Autism, a condition more familiar to many thanks to the popular drama Extraordinary Attorney Woo, is characterized by neurological and behavioral symptoms. In the show, the protagonist WOO Young-woo exhibits hypersensitivity to the texture of food, leading her to eat only gimbap. This portrayal reflects real-life cases of autism where individuals often show extreme sensitivity to certain stimuli.

Researchers at the IBS Center for Synaptic Brain Dysfunctions have focused on sensory hypersensitivity, a common feature in individuals with autism spectrum disorder (ASD).

1. The Anterior Cingulate Cortex and Brain Connectivity

The anterior cingulate cortex (ACC) is a brain region involved in processing emotions, cognition, decision-making, and pain perception. Located in the middle of the cerebral cortex, it interacts with other brain regions to perform various functions.

The brain operates through interactions between different regions, allowing us to think, feel, and act. Neurological health depends on the organization and functioning of these neural networks. Abnormal brain connectivity has been clinically observed in patients with neurodevelopmental disorders, cognitive impairments, and other psychiatric conditions.

2. The Importance of Research on Autism Spectrum Disorder

Autism is a neurodevelopmental disorder affecting approximately 1 in 36 individuals, characterized by challenges in social interaction, communication deficits, and repetitive behaviors.
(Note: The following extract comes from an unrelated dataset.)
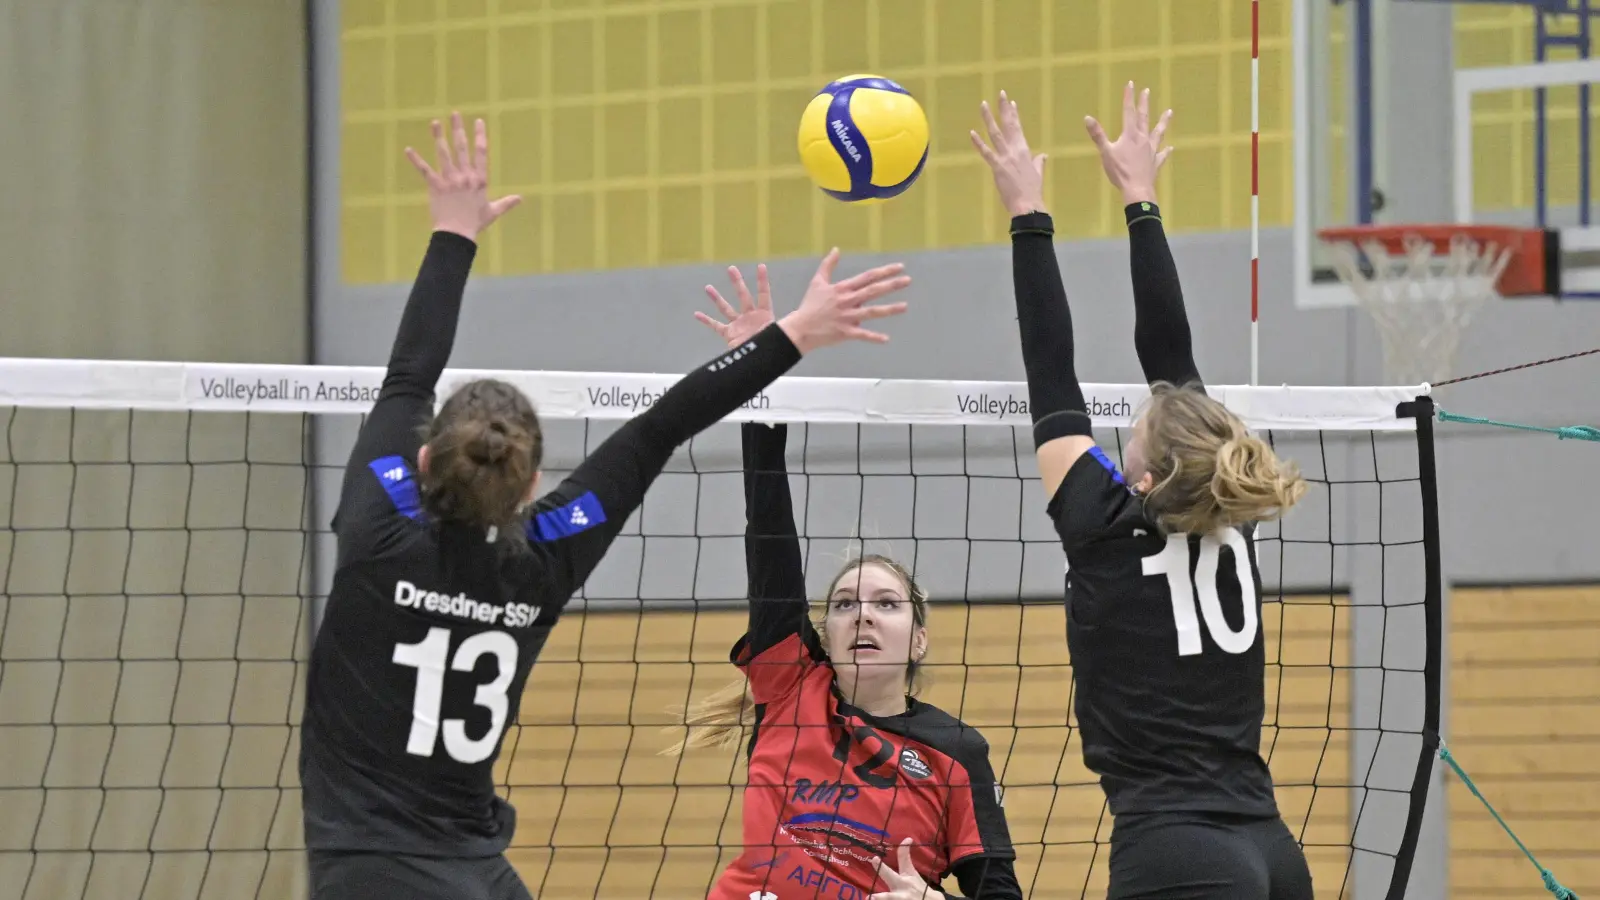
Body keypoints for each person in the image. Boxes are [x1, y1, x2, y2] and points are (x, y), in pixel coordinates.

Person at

Another hallmark symptom is sensory abnormalities, particularly hypersensitivity. This heightened reaction to everyday stimuli such as sound, light, or touch often causes significant stress and lowers quality of life for those affected. Sensory hypersensitivity is observed in 90% of individuals with autism, yet its causes and mechanisms remain poorly understood.

3. Why Everyday Stimuli Can Be Overwhelming for Individuals with Autism

The research team investigated sensory hypersensitivity in a mouse model of autism caused by the deletion of the Grin2b gene, which is associated not only with ASD but also with developmental delays and obsessive-compulsive disorder. These mice exhibited autism-like hypersensitivity to mechanical, electrical, and thermal stimuli, showing increased avoidance and heightened responses compared to controls. Interestingly, when the genetic mutation was limited to the spinal cord and peripheral nervous system, sensory hypersensitivity did not occur, indicating the central role of the brain in this mechanism.

To identify specific brain regions involved, the researchers used c-fos imaging to visualize brain responses to sensory stimuli and functional magnetic resonance imaging (fMRI) to monitor neural activity and analyze connectivity in real-time.

The results revealed that the ACC, associated with higher cognitive functions, was excessively activated in response to stimuli. This overactivation led to heightened excitatory neural transmission and excessive connectivity between the ACC and other brain regions.

Remarkably, when the researchers suppressed the overactivation of ACC neurons using chemogenetic methods, both the ACC hyperactivity and sensory hypersensitivity normalized. This suggests that ACC overactivation is a primary cause of sensory hypersensitivity in autism.

4. Future Research Directions

The team plans to further investigate how overconnectivity between higher-order brain regions and other areas induces sensory hypersensitivity and explore methods to regulate the activity of these regions. Additionally, they will study whether activation of higher-order brain regions is linked to sensory abnormalities in other autism gene models.

[Figure] Recovery of Sensory Hypersensitivity via ACC Inhibition
(Left) A mouse model carrying the same genetic mutation observed in autistic individuals exhibits sensory hypersensitivity, ACC hyperactivation, and overconnectivity in associated neural circuits.
(Right) Suppression of ACC activity restores overconnectivity and sensory hypersensitivity to levels similar to those of normal mice.